### [Problem to solve]
Return every line of the records below unchanged, from the first to the last.

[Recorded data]
########################################

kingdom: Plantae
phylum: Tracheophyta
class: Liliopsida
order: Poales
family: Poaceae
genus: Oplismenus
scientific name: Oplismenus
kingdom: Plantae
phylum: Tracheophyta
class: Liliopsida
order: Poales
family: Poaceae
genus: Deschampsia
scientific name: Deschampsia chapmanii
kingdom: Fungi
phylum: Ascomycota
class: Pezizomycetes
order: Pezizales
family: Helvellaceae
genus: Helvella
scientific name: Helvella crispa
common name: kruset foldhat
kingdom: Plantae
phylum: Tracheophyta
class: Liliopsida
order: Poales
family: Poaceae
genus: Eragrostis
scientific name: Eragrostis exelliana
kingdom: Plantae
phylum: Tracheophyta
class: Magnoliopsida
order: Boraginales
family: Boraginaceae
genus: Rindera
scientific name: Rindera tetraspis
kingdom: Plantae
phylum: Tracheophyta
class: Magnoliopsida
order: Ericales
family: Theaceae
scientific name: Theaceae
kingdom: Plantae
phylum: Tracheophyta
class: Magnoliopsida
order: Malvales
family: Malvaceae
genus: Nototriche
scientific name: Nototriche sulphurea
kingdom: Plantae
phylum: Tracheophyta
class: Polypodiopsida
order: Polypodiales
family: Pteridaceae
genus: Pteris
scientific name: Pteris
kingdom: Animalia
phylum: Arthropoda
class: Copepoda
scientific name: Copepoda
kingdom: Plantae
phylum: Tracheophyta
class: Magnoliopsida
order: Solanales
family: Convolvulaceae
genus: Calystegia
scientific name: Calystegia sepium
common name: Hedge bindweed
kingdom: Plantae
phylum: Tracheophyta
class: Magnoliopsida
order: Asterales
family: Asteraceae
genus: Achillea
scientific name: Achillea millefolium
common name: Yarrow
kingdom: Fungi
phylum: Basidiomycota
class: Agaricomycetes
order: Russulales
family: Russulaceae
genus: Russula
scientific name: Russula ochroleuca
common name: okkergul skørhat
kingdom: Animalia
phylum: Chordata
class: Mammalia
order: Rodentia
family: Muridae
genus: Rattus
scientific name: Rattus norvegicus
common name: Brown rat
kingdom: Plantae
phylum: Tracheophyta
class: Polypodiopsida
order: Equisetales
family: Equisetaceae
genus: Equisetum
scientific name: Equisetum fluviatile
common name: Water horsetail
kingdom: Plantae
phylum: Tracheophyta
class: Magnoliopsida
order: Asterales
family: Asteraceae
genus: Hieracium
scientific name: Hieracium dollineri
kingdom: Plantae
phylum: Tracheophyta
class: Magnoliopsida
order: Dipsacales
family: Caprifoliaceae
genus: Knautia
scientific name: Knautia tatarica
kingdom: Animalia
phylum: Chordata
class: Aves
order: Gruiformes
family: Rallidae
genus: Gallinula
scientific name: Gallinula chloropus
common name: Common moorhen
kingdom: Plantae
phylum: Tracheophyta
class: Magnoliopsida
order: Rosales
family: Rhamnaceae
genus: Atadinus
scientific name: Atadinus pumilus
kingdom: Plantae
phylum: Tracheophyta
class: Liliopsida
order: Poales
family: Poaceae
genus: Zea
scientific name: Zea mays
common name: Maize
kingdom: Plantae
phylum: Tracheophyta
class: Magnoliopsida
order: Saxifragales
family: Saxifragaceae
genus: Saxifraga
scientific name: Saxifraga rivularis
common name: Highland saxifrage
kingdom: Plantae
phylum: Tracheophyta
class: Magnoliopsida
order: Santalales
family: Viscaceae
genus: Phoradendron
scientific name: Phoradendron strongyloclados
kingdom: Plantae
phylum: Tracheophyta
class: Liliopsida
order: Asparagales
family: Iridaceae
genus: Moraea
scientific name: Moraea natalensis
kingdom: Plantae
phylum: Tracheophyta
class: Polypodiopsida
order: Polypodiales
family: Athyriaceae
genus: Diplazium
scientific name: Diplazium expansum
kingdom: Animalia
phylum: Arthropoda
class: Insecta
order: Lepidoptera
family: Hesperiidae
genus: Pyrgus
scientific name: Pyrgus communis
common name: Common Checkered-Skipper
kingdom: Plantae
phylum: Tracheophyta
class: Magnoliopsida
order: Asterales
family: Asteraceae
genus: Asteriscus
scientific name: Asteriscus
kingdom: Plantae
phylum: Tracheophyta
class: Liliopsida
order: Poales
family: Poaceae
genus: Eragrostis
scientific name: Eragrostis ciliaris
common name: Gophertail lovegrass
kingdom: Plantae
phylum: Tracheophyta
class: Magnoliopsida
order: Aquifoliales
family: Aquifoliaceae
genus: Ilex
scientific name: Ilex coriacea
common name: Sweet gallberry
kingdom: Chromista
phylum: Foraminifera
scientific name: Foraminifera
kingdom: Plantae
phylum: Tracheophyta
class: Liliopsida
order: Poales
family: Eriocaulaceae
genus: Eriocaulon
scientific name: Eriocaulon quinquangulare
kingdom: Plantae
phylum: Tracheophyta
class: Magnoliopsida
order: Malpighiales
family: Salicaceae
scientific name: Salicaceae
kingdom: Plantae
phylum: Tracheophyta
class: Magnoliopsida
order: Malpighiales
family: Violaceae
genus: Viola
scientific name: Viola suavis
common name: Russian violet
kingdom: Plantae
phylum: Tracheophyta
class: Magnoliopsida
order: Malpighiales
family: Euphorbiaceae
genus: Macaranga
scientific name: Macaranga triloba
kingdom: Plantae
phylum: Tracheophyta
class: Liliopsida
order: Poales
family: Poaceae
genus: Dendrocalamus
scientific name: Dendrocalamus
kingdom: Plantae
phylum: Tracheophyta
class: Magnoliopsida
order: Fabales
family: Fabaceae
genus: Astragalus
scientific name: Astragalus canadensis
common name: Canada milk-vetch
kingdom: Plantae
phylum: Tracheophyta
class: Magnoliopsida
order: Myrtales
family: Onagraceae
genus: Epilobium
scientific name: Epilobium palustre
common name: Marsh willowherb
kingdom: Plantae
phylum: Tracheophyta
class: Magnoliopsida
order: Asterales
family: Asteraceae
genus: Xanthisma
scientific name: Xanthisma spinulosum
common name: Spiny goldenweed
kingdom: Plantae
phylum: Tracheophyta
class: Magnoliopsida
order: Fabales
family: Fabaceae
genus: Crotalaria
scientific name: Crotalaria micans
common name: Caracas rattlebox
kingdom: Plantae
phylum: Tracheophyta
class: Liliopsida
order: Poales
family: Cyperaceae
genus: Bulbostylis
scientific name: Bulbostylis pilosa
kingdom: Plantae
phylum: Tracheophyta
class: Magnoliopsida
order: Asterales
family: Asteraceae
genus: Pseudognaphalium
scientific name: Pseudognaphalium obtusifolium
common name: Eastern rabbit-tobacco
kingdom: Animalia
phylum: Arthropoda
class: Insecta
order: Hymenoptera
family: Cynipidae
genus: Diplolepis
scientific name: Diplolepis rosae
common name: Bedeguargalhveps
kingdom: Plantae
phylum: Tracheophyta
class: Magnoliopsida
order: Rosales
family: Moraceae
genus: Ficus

########################################

### [The completed task]
kingdom: Plantae
phylum: Tracheophyta
class: Liliopsida
order: Poales
family: Poaceae
genus: Oplismenus
scientific name: Oplismenus
kingdom: Plantae
phylum: Tracheophyta
class: Liliopsida
order: Poales
family: Poaceae
genus: Deschampsia
scientific name: Deschampsia chapmanii
kingdom: Fungi
phylum: Ascomycota
class: Pezizomycetes
order: Pezizales
family: Helvellaceae
genus: Helvella
scientific name: Helvella crispa
common name: kruset foldhat
kingdom: Plantae
phylum: Tracheophyta
class: Liliopsida
order: Poales
family: Poaceae
genus: Eragrostis
scientific name: Eragrostis exelliana
kingdom: Plantae
phylum: Tracheophyta
class: Magnoliopsida
order: Boraginales
family: Boraginaceae
genus: Rindera
scientific name: Rindera tetraspis
kingdom: Plantae
phylum: Tracheophyta
class: Magnoliopsida
order: Ericales
family: Theaceae
scientific name: Theaceae
kingdom: Plantae
phylum: Tracheophyta
class: Magnoliopsida
order: Malvales
family: Malvaceae
genus: Nototriche
scientific name: Nototriche sulphurea
kingdom: Plantae
phylum: Tracheophyta
class: Polypodiopsida
order: Polypodiales
family: Pteridaceae
genus: Pteris
scientific name: Pteris
kingdom: Animalia
phylum: Arthropoda
class: Copepoda
scientific name: Copepoda
kingdom: Plantae
phylum: Tracheophyta
class: Magnoliopsida
order: Solanales
family: Convolvulaceae
genus: Calystegia
scientific name: Calystegia sepium
common name: Hedge bindweed
kingdom: Plantae
phylum: Tracheophyta
class: Magnoliopsida
order: Asterales
family: Asteraceae
genus: Achillea
scientific name: Achillea millefolium
common name: Yarrow
kingdom: Fungi
phylum: Basidiomycota
class: Agaricomycetes
order: Russulales
family: Russulaceae
genus: Russula
scientific name: Russula ochroleuca
common name: okkergul skørhat
kingdom: Animalia
phylum: Chordata
class: Mammalia
order: Rodentia
family: Muridae
genus: Rattus
scientific name: Rattus norvegicus
common name: Brown rat
kingdom: Plantae
phylum: Tracheophyta
class: Polypodiopsida
order: Equisetales
family: Equisetaceae
genus: Equisetum
scientific name: Equisetum fluviatile
common name: Water horsetail
kingdom: Plantae
phylum: Tracheophyta
class: Magnoliopsida
order: Asterales
family: Asteraceae
genus: Hieracium
scientific name: Hieracium dollineri
kingdom: Plantae
phylum: Tracheophyta
class: Magnoliopsida
order: Dipsacales
family: Caprifoliaceae
genus: Knautia
scientific name: Knautia tatarica
kingdom: Animalia
phylum: Chordata
class: Aves
order: Gruiformes
family: Rallidae
genus: Gallinula
scientific name: Gallinula chloropus
common name: Common moorhen
kingdom: Plantae
phylum: Tracheophyta
class: Magnoliopsida
order: Rosales
family: Rhamnaceae
genus: Atadinus
scientific name: Atadinus pumilus
kingdom: Plantae
phylum: Tracheophyta
class: Liliopsida
order: Poales
family: Poaceae
genus: Zea
scientific name: Zea mays
common name: Maize
kingdom: Plantae
phylum: Tracheophyta
class: Magnoliopsida
order: Saxifragales
family: Saxifragaceae
genus: Saxifraga
scientific name: Saxifraga rivularis
common name: Highland saxifrage
kingdom: Plantae
phylum: Tracheophyta
class: Magnoliopsida
order: Santalales
family: Viscaceae
genus: Phoradendron
scientific name: Phoradendron strongyloclados
kingdom: Plantae
phylum: Tracheophyta
class: Liliopsida
order: Asparagales
family: Iridaceae
genus: Moraea
scientific name: Moraea natalensis
kingdom: Plantae
phylum: Tracheophyta
class: Polypodiopsida
order: Polypodiales
family: Athyriaceae
genus: Diplazium
scientific name: Diplazium expansum
kingdom: Animalia
phylum: Arthropoda
class: Insecta
order: Lepidoptera
family: Hesperiidae
genus: Pyrgus
scientific name: Pyrgus communis
common name: Common Checkered-Skipper
kingdom: Plantae
phylum: Tracheophyta
class: Magnoliopsida
order: Asterales
family: Asteraceae
genus: Asteriscus
scientific name: Asteriscus
kingdom: Plantae
phylum: Tracheophyta
class: Liliopsida
order: Poales
family: Poaceae
genus: Eragrostis
scientific name: Eragrostis ciliaris
common name: Gophertail lovegrass
kingdom: Plantae
phylum: Tracheophyta
class: Magnoliopsida
order: Aquifoliales
family: Aquifoliaceae
genus: Ilex
scientific name: Ilex coriacea
common name: Sweet gallberry
kingdom: Chromista
phylum: Foraminifera
scientific name: Foraminifera
kingdom: Plantae
phylum: Tracheophyta
class: Liliopsida
order: Poales
family: Eriocaulaceae
genus: Eriocaulon
scientific name: Eriocaulon quinquangulare
kingdom: Plantae
phylum: Tracheophyta
class: Magnoliopsida
order: Malpighiales
family: Salicaceae
scientific name: Salicaceae
kingdom: Plantae
phylum: Tracheophyta
class: Magnoliopsida
order: Malpighiales
family: Violaceae
genus: Viola
scientific name: Viola suavis
common name: Russian violet
kingdom: Plantae
phylum: Tracheophyta
class: Magnoliopsida
order: Malpighiales
family: Euphorbiaceae
genus: Macaranga
scientific name: Macaranga triloba
kingdom: Plantae
phylum: Tracheophyta
class: Liliopsida
order: Poales
family: Poaceae
genus: Dendrocalamus
scientific name: Dendrocalamus
kingdom: Plantae
phylum: Tracheophyta
class: Magnoliopsida
order: Fabales
family: Fabaceae
genus: Astragalus
scientific name: Astragalus canadensis
common name: Canada milk-vetch
kingdom: Plantae
phylum: Tracheophyta
class: Magnoliopsida
order: Myrtales
family: Onagraceae
genus: Epilobium
scientific name: Epilobium palustre
common name: Marsh willowherb
kingdom: Plantae
phylum: Tracheophyta
class: Magnoliopsida
order: Asterales
family: Asteraceae
genus: Xanthisma
scientific name: Xanthisma spinulosum
common name: Spiny goldenweed
kingdom: Plantae
phylum: Tracheophyta
class: Magnoliopsida
order: Fabales
family: Fabaceae
genus: Crotalaria
scientific name: Crotalaria micans
common name: Caracas rattlebox
kingdom: Plantae
phylum: Tracheophyta
class: Liliopsida
order: Poales
family: Cyperaceae
genus: Bulbostylis
scientific name: Bulbostylis pilosa
kingdom: Plantae
phylum: Tracheophyta
class: Magnoliopsida
order: Asterales
family: Asteraceae
genus: Pseudognaphalium
scientific name: Pseudognaphalium obtusifolium
common name: Eastern rabbit-tobacco
kingdom: Animalia
phylum: Arthropoda
class: Insecta
order: Hymenoptera
family: Cynipidae
genus: Diplolepis
scientific name: Diplolepis rosae
common name: Bedeguargalhveps
kingdom: Plantae
phylum: Tracheophyta
class: Magnoliopsida
order: Rosales
family: Moraceae
genus: Ficus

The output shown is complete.